The Italian–Slovenian border is a 232 km land border between the Republic of Italy and the Republic of Slovenia.

==Path==
The border starts in the Alps at the tripoint connecting the Austria–Italy border and the Austria–Slovenia border. It ends at the Adriatic Sea.

==Road crossings==
- SS54 / 202
- SS54 / 203
- SR646 / 401
- SS54 / 102
- SP14 / 402
- Road 402 between Podsabotin and Nova Gorica, both in Slovenia, goes through Italy for 1.6 km (1.0 mi). It was built after the 1975 treaty for Yugoslav usage without border control, but with fences and two bridges over it.
- Several streets in Gorizia (Italy) and Nova Gorica, which lie next to each other.
- A34 / H4
- SP6 / 617
- SR58 / A3 / E61 + E70
- SP10 / 205
- SS14 / E61 / 7
- SP13 / 627
- SS15 / H5
- SP14 / 406
Sources:

==History==
Until 1991, it was the border between Italy and Yugoslavia. When Slovenia gained independence in 1991, it became the Italian–Slovenian border. The border has been an EU internal border since 2003 and a Schengen border since 2007.

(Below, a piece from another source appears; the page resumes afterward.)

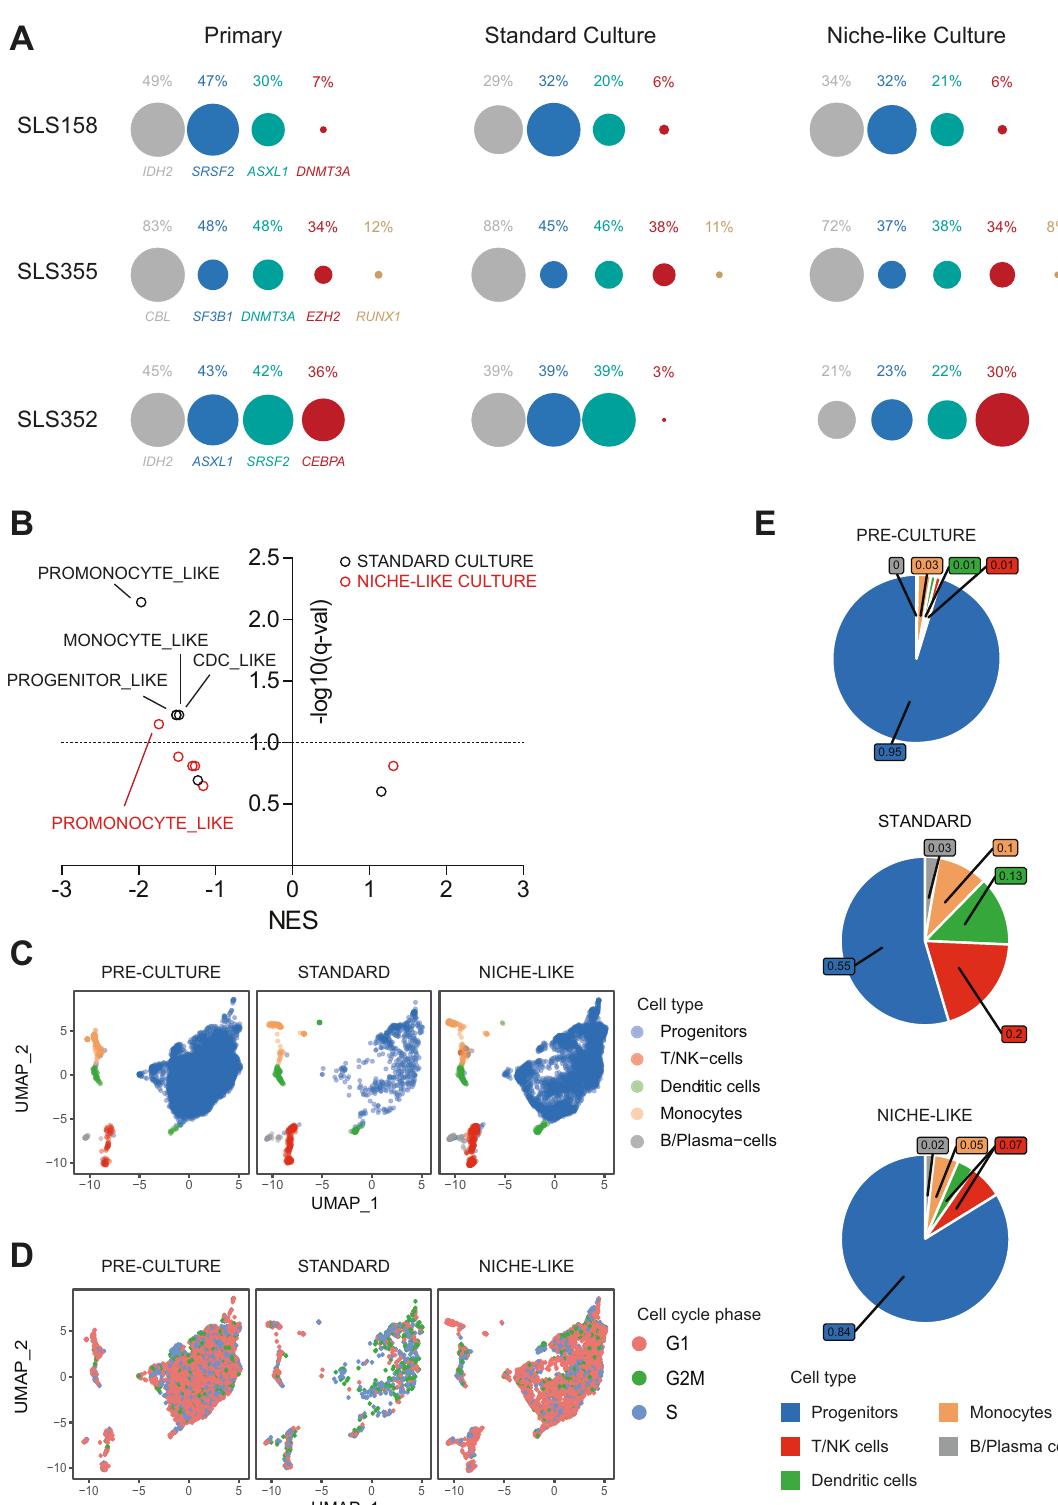
a 6-hour culture and compared the transcriptome of cells exposed to niche-like versus standard culture conditions in 4 patients. When inspecting the gene expression signatures of leukemic cells reported at the single-cell level (Supplementary Table 9) [13], both culture conditions depleted the promonocyte-like signature but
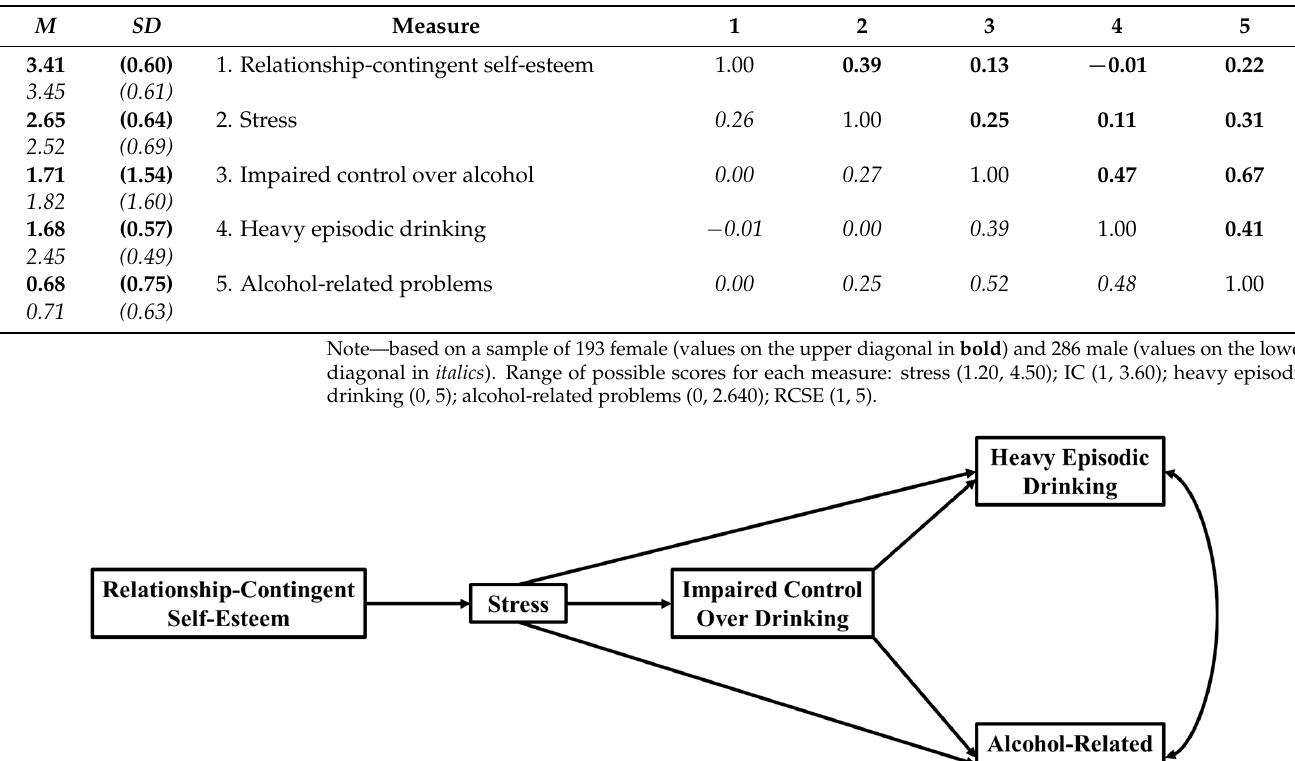
Table 2. Means, standard deviations, and correlations among all variables in the model.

Between 1920 and 1947 the border between Italy and Kingdom of Yugoslavia went further east. The definition of the border between Italy and Yugoslavia dates back to the Treaty of Peace with Italy, 1947. Some changes were made in 1954 (when the Free Territory of Trieste was divided between Italy and Yugoslavia), 1975 (Treaty of Osimo, some adjustments) and 2017 (slight change to reflect current course of a river).